Text segment

When a chef famous for his fried chicken loses 100 pounds and starts running marathons, you know he’s eating something amazingly healthy.
At LYFE Kitchen, you can dig into the meals that transformed Art Smith. The new River North restaurant is the first of ten Chicago locations of the fast-casual chain that’s great for guilt-free workday lunches. (Smith oversees the menu alongside his pal acclaimed vegan chef Tal Ronnen.)
Smith’s “unfried” chicken ($13)--as crispy as his traditional version thanks to the same buttermilk soak and flavorful breading--has already stirred the hearts of LYFE’s West Coast fans. We thought we’d even the score by trying a newer favorite, Tal’s Grain Bowl ($12), a veggie-laden stir-fry dotted with Gardein “beef tips.”
It was our first taste of Gardein, the meatless protein that celebs like Ellen adore. We’re on board with its spot-on look and flavor, though its soft texture is not quite, well, meaty.
Since everything at LYFE has less than 600 calories and 1,000 milligrams of sodium, we felt virtuous enough to spring for dessert.
We picked a little treat called budino ($4), which proves chia seeds are way more appealing when soaked in pomegranate juice and topped with dark-chocolate mousse. Health food rules.

(Saved entries)

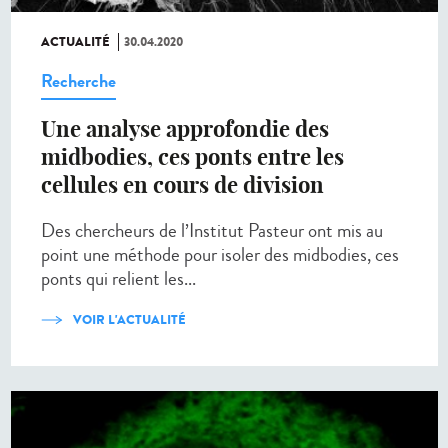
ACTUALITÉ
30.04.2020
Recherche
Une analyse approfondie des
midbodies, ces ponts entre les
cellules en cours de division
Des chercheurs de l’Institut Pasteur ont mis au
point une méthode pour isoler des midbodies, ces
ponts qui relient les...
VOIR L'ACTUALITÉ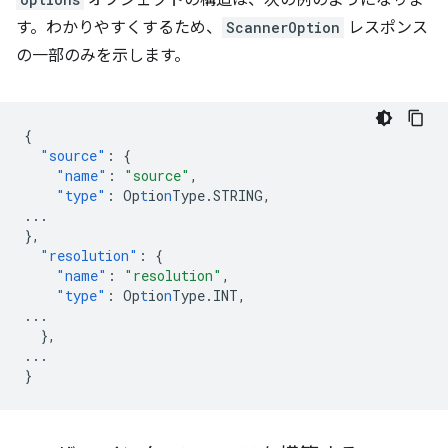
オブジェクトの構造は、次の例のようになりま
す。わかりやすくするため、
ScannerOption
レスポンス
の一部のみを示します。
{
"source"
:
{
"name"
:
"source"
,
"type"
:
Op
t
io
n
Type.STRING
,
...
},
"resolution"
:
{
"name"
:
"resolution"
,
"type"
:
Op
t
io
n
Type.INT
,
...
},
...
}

* * *

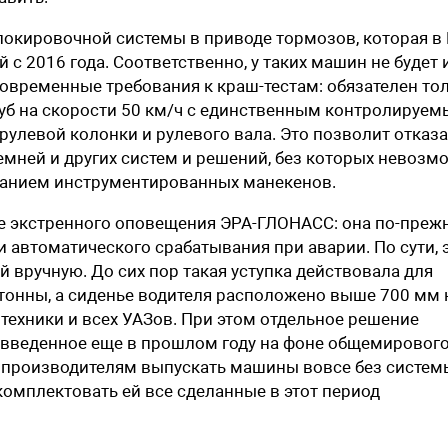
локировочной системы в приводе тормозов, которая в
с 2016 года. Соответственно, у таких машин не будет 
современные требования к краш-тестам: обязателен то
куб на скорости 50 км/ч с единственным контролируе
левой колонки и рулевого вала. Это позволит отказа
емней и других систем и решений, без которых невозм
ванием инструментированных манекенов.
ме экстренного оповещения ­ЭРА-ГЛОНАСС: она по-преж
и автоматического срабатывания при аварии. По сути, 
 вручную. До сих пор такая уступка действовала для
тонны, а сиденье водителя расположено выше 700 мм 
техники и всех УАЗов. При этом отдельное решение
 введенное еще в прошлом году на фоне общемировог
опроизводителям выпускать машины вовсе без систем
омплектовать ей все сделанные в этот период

Required action 1
Rewrite the paragraph in the LYFE Kitchen text that begins "Smith's “unfried” chicken" as a short bulleted list that keeps its main facts.
Required action 2
From the LYFE Kitchen text, return the passage that starts at the words "At LYFE Kitchen, you" and stops after "quite, well, meaty.".

Exercise response 1
- Smith's "unfried" chicken costs $13.
- It is as crispy as his traditional version because it uses the same buttermilk soak and flavorful breading.
- It has already won over LYFE's West Coast fans.
- The writers tried a newer favorite instead: Tal's Grain Bowl ($12).
- The bowl is a veggie-laden stir-fry dotted with Gardein "beef tips."

Exercise response 2
At LYFE Kitchen, you can dig into the meals that transformed Art Smith. The new River North restaurant is the first of ten Chicago locations of the fast-casual chain that’s great for guilt-free workday lunches. (Smith oversees the menu alongside his pal acclaimed vegan chef Tal Ronnen.)
Smith’s “unfried” chicken ($13)--as crispy as his traditional version thanks to the same buttermilk soak and flavorful breading--has already stirred the hearts of LYFE’s West Coast fans. We thought we’d even the score by trying a newer favorite, Tal’s Grain Bowl ($12), a veggie-laden stir-fry dotted with Gardein “beef tips.”
It was our first taste of Gardein, the meatless protein that celebs like Ellen adore. We’re on board with its spot-on look and flavor, though its soft texture is not quite, well, meaty.